# Getting performance from the MD algorithm

Questions

• What aspects of the MD algorithm are most important for performance?

• What do I need to know as a user to understand the performance?

Objectives

• Be able to name the most important parts of the MD workflow

• Appreciate some of the internal architecture of mdrun

## Workflow within an MD simulation

How long it takes to compute a stage of the pipeline depends on two factors:

• how fast the arithmetic needs to be done

• how fast the data moves to where it needs to be

The latter gets harder when GPUs are involved, because they are physically separated from the CPU. Fortunately, they also tend to make the former possible to make faster. Unfortunately, which one dominates is hard to analyse in general. The amount of arithmetic varies for each simulation system, and how long it would take to move the data somewhere else to do the arithmetic isn’t known in advance. Diversity makes our lives hard, both as users and developers!

The good news is that most of the arithmetic is in the force calculation, so there is a natural place to focus effort.

## How do GPUs help?

GPUs are electronic devices that are massively parallel, often with thousands of identical compute units ready to all do the same thing. This was developed for the challenge of rendering complex images onto computer screens, but the good work done there has also been built upon to do more general computation.

Before parallelism helps, we need to know that there is concurrency, ie that there are independent pieces of work that can be separated out.

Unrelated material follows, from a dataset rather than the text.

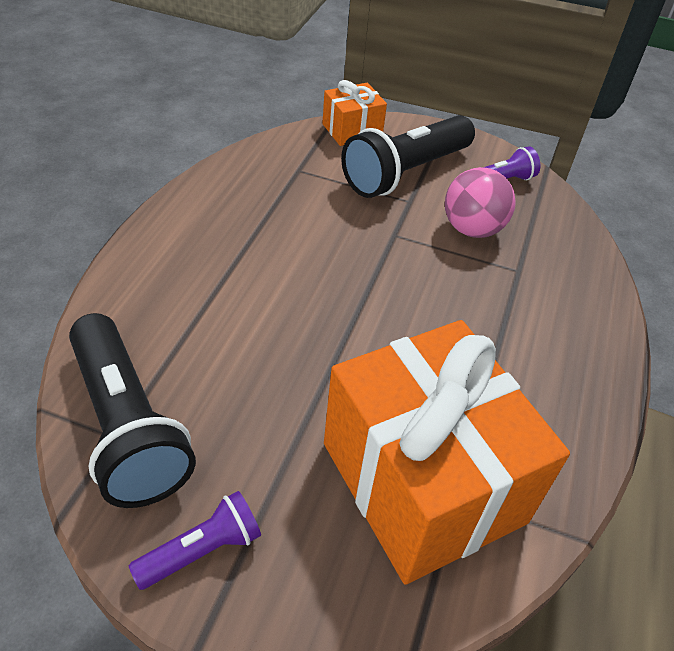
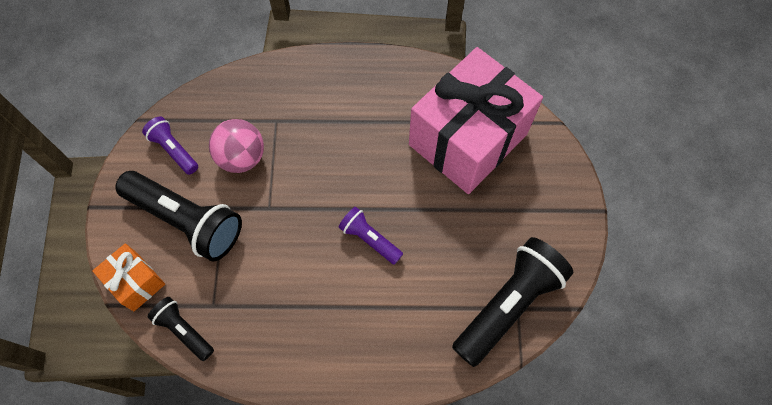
camera: 105 degrees left, 20 degrees up
purple flashlight [129,491,261,590] -> purple flashlight moved to [339,207,403,265]
orange gift [324,320,570,585] -> pink gift [409,47,543,194]
none -> black flashlight [148,297,214,361]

This is the same challenge we see in human teams… if Mary can’t start her work until Dinesh is done his piece, then those pieces of work are not concurrent. Hopefully, Mary has something else to do in the meantime until Dinesh is finished. But if not, the team is inefficient. Does MD have concurrency?

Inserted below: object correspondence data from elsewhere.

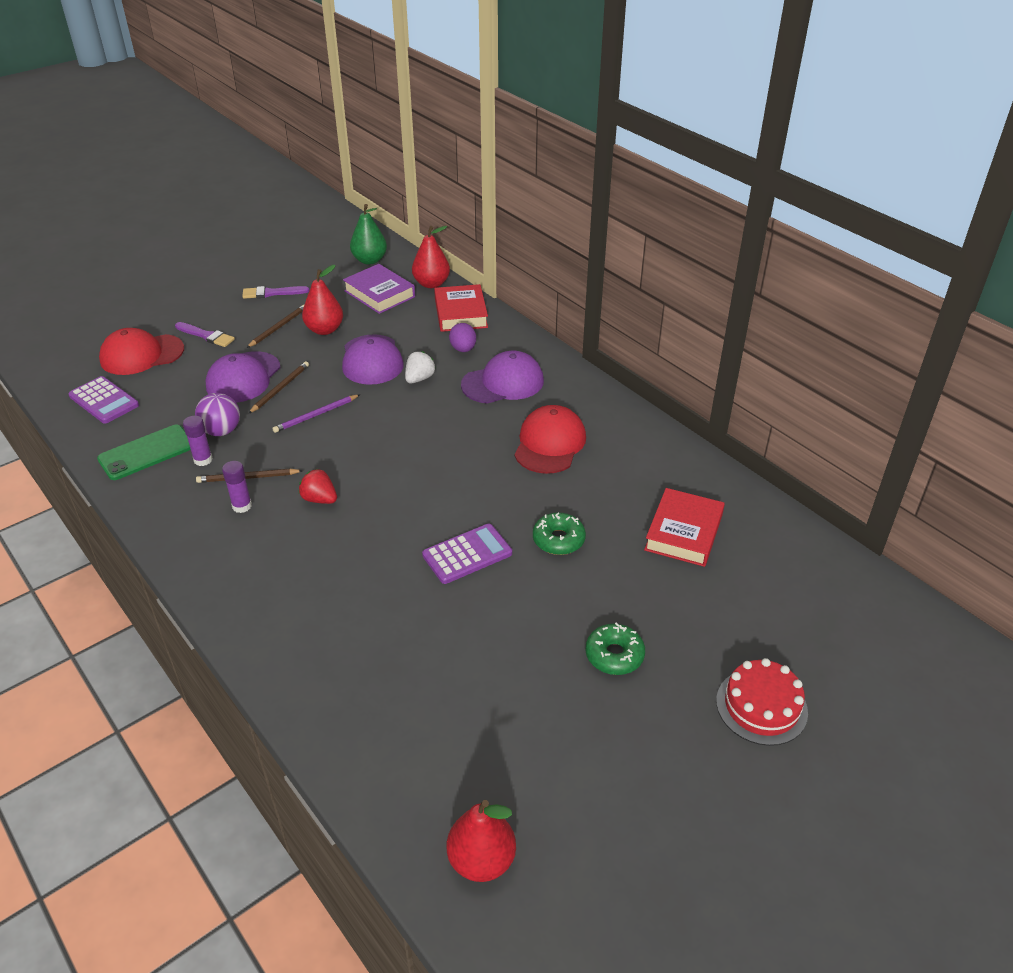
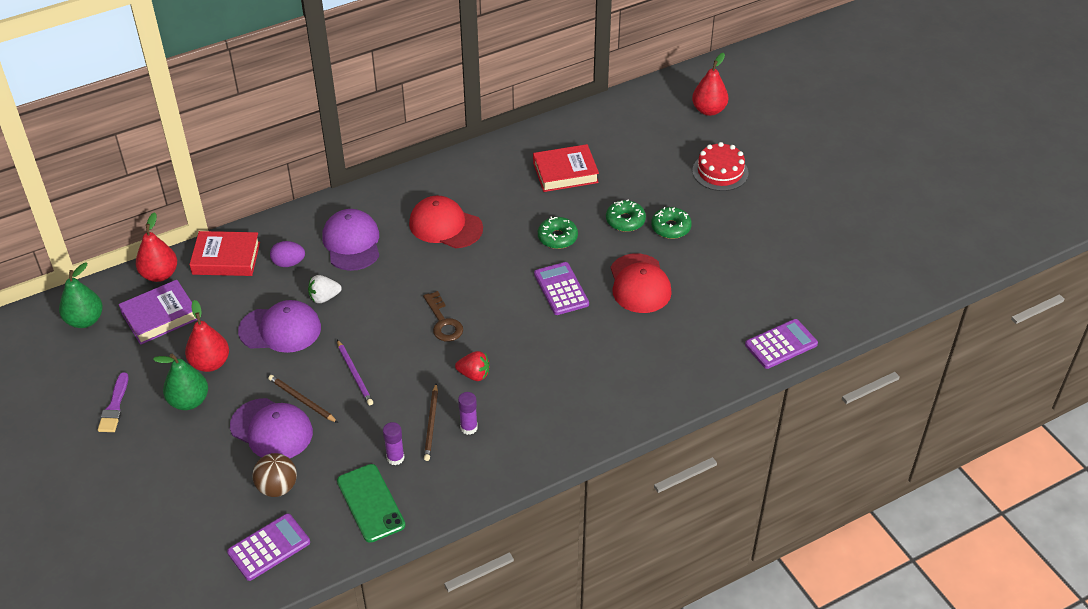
camera: 80 degrees left, 5 degrees up
red cap [99,328,184,375] -> red cap moved to [611,253,672,313]
purple brush [175,322,235,347] -> none
purple ball [195,393,240,436] -> none
brown pencil [247,304,305,348] -> green pear [153,353,208,410]
red strawberry [299,469,337,504] -> red strawberry turned 120 degrees counterclockwise [455,351,490,381]
white strawberry [405,351,436,383] -> white strawberry turned 60 degrees counterclockwise [308,275,342,303]
red pear [447,800,516,882] -> red pear moved to [692,53,728,116]
red book [644,488,725,567] -> red book turned 45 degrees counterclockwise [533,144,599,192]
none -> brown ball [252,453,297,497]
none -> brown key [423,291,463,342]
none -> green donut [606,199,646,232]
none -> purple calculator [745,319,818,369]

Fortunately, the forces we need to compute naturally come in a few classes, and those happen to be concurrent.

Moving the most computationally intensive force-computation tasks to the GPU will let us exploit parallelism to compute faster.

2.1 Quiz: What is the best reason for moving the most computationally expensive tasks to the GPU?

1. CPUs cost more than GPUs

2. GPUs are good for computationally expensive tasks

3. They are the simplest to write GPU code for

4. It makes room for running many different kinds of tasks on the CPU in parallel with the GPU

## Short-ranged non-bonded forces

For some kinds of system, it is enough to model the non-bonded forces by treating only short-ranged interactions. Because the Coulomb interaction between particles decays as $$\frac{1}{r}$$ for distance $$r$$, after a certain distance the interactions become neglible. Cancellation from similar contributions on the other side of a particle also helps here.

The simplest way to do this is to loop over all pairs of particles and compute the interactions only when $$r$$ is within a pre-determined range. This works, but is highly inefficient, because the particles move slowly enough that it’s almost the same interacting set each time. Its cost also scales with the square of the number of particles $$N$$, which is poor when $$N$$ becomes large. So, instead a pair list is formed of particles that are close enough to interact (sometimes called a Verlet list or neighbor list). That pair list is re-used for many MD steps, until the diffusion of particles makes it necessary to rebuild it. It is also nice that this scales only with $$N$$, too.

Particles still diffuse across the boundary at each step, so GROMACS adds a buffer to the required interaction distance when building the list. At each step, the distance is checked when actually deciding whether to add the interaction to the forces. That is a source of inefficiency, but to do better we’d have to recompute the pair list more often, and that turns out to hurt more than helps! GROMACS will automatically determine a buffer size for you, based on your choice of an acceptable amount of drift in the total energy (see https://manual.gromacs.org/current/reference-manual/algorithms/molecular-dynamics.html#energy-drift-and-pair-list-buffering). The default values are quite defensive, but it is not recommended to change them because any performance benefit will be slight.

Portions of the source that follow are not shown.